[Items listed in a dataset]
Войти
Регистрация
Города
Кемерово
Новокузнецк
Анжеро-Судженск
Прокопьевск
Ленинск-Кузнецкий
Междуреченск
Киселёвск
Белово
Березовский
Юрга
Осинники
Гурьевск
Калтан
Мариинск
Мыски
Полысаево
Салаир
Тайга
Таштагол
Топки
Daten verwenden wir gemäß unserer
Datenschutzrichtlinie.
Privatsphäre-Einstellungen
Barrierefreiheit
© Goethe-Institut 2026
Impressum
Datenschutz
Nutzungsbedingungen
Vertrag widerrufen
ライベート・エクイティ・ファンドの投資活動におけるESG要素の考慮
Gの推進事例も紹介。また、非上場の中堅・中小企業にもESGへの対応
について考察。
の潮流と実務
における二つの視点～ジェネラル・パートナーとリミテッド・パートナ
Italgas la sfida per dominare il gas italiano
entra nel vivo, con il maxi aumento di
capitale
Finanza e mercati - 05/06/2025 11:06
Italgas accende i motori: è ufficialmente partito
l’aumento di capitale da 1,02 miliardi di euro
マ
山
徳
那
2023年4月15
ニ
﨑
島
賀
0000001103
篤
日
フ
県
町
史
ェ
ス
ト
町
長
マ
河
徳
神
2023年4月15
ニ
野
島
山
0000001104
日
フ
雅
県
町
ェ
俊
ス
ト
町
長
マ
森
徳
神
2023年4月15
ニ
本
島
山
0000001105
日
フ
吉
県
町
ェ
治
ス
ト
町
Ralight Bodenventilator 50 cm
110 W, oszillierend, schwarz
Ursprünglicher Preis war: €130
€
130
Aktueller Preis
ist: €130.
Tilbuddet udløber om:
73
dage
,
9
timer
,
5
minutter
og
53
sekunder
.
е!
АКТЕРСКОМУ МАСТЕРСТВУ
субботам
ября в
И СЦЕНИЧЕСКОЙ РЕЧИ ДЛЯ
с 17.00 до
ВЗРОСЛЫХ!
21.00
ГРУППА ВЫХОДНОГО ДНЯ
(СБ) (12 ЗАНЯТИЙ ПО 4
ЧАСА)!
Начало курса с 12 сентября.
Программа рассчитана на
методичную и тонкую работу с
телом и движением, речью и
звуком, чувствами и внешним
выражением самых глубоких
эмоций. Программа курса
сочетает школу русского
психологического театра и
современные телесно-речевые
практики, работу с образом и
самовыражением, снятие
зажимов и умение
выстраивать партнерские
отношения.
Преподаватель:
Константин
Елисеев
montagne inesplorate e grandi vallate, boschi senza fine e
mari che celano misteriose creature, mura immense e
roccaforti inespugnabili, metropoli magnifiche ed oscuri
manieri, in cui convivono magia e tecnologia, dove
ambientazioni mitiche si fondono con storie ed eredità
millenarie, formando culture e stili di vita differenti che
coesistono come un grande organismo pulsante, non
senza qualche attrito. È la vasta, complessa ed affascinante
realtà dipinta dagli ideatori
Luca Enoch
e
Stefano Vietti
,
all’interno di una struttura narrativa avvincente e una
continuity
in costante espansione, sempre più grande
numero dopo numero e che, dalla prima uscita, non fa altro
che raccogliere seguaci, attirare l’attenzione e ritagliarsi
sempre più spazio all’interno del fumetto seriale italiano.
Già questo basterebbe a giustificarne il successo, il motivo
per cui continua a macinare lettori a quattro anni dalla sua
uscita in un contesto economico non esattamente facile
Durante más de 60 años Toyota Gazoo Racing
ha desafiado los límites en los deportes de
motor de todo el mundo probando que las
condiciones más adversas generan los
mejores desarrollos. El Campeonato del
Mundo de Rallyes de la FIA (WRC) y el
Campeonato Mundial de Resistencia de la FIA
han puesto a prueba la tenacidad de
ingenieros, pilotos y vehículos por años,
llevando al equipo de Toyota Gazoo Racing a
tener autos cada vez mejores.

Required action
Only the data above, repeated exactly, should make up the reply.

Result
Войти
Регистрация
Города
Кемерово
Новокузнецк
Анжеро-Судженск
Прокопьевск
Ленинск-Кузнецкий
Междуреченск
Киселёвск
Белово
Березовский
Юрга
Осинники
Гурьевск
Калтан
Мариинск
Мыски
Полысаево
Салаир
Тайга
Таштагол
Топки
Daten verwenden wir gemäß unserer
Datenschutzrichtlinie.
Privatsphäre-Einstellungen
Barrierefreiheit
© Goethe-Institut 2026
Impressum
Datenschutz
Nutzungsbedingungen
Vertrag widerrufen
ライベート・エクイティ・ファンドの投資活動におけるESG要素の考慮
Gの推進事例も紹介。また、非上場の中堅・中小企業にもESGへの対応
について考察。
の潮流と実務
における二つの視点～ジェネラル・パートナーとリミテッド・パートナ
Italgas la sfida per dominare il gas italiano
entra nel vivo, con il maxi aumento di
capitale
Finanza e mercati - 05/06/2025 11:06
Italgas accende i motori: è ufficialmente partito
l’aumento di capitale da 1,02 miliardi di euro
マ
山
徳
那
2023年4月15
ニ
﨑
島
賀
0000001103
篤
日
フ
県
町
史
ェ
ス
ト
町
長
マ
河
徳
神
2023年4月15
ニ
野
島
山
0000001104
日
フ
雅
県
町
ェ
俊
ス
ト
町
長
マ
森
徳
神
2023年4月15
ニ
本
島
山
0000001105
日
フ
吉
県
町
ェ
治
ス
ト
町
Ralight Bodenventilator 50 cm
110 W, oszillierend, schwarz
Ursprünglicher Preis war: €130
€
130
Aktueller Preis
ist: €130.
Tilbuddet udløber om:
73
dage
,
9
timer
,
5
minutter
og
53
sekunder
.
е!
АКТЕРСКОМУ МАСТЕРСТВУ
субботам
ября в
И СЦЕНИЧЕСКОЙ РЕЧИ ДЛЯ
с 17.00 до
ВЗРОСЛЫХ!
21.00
ГРУППА ВЫХОДНОГО ДНЯ
(СБ) (12 ЗАНЯТИЙ ПО 4
ЧАСА)!
Начало курса с 12 сентября.
Программа рассчитана на
методичную и тонкую работу с
телом и движением, речью и
звуком, чувствами и внешним
выражением самых глубоких
эмоций. Программа курса
сочетает школу русского
психологического театра и
современные телесно-речевые
практики, работу с образом и
самовыражением, снятие
зажимов и умение
выстраивать партнерские
отношения.
Преподаватель:
Константин
Елисеев
montagne inesplorate e grandi vallate, boschi senza fine e
mari che celano misteriose creature, mura immense e
roccaforti inespugnabili, metropoli magnifiche ed oscuri
manieri, in cui convivono magia e tecnologia, dove
ambientazioni mitiche si fondono con storie ed eredità
millenarie, formando culture e stili di vita differenti che
coesistono come un grande organismo pulsante, non
senza qualche attrito. È la vasta, complessa ed affascinante
realtà dipinta dagli ideatori
Luca Enoch
e
Stefano Vietti
,
all’interno di una struttura narrativa avvincente e una
continuity
in costante espansione, sempre più grande
numero dopo numero e che, dalla prima uscita, non fa altro
che raccogliere seguaci, attirare l’attenzione e ritagliarsi
sempre più spazio all’interno del fumetto seriale italiano.
Già questo basterebbe a giustificarne il successo, il motivo
per cui continua a macinare lettori a quattro anni dalla sua
uscita in un contesto economico non esattamente facile
Durante más de 60 años Toyota Gazoo Racing
ha desafiado los límites en los deportes de
motor de todo el mundo probando que las
condiciones más adversas generan los
mejores desarrollos. El Campeonato del
Mundo de Rallyes de la FIA (WRC) y el
Campeonato Mundial de Resistencia de la FIA
han puesto a prueba la tenacidad de
ingenieros, pilotos y vehículos por años,
llevando al equipo de Toyota Gazoo Racing a
tener autos cada vez mejores.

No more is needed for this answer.